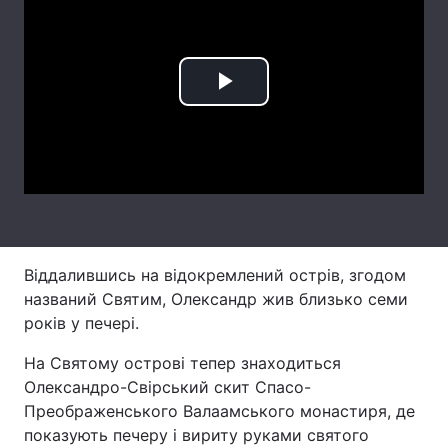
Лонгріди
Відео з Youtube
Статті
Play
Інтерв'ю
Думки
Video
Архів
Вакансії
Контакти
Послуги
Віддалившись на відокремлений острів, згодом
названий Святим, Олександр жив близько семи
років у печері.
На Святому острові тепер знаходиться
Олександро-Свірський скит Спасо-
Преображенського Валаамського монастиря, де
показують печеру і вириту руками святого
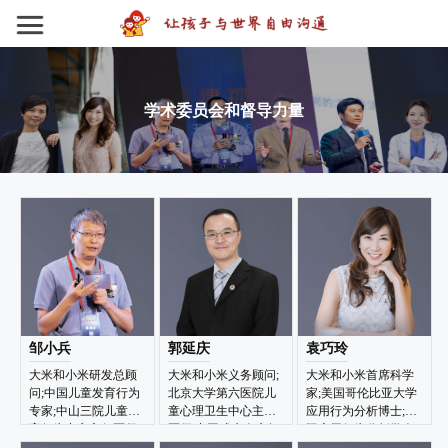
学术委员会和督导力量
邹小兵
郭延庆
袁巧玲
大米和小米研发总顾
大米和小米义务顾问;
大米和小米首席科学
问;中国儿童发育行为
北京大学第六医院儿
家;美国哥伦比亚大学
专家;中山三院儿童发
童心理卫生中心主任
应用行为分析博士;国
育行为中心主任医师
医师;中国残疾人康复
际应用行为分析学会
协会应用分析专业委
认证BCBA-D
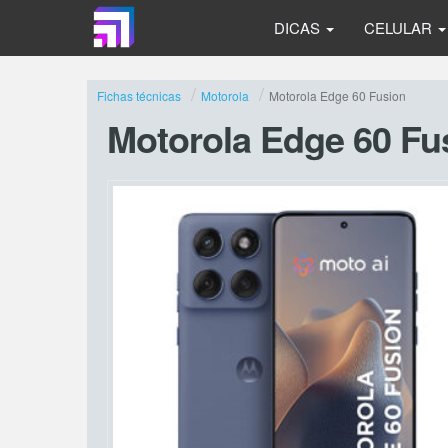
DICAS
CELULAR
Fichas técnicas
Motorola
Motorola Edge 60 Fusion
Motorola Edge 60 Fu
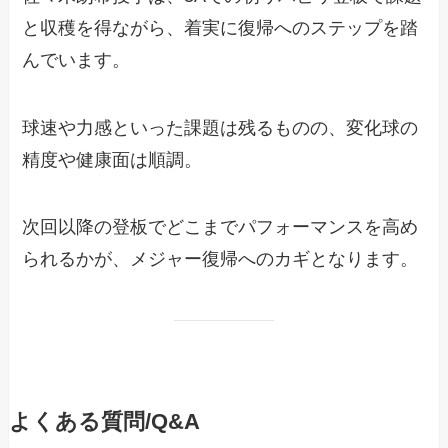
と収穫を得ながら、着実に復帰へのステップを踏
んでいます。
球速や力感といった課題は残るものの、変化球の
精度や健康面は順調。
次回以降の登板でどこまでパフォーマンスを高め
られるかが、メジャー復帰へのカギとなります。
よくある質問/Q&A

WORK INSTRUCTIONS: Please copy every line of the data that carries the string "Edge".

EXERCISE OUTPUT:
Motorola Edge 60 Fusion
Motorola Edge 60 Fu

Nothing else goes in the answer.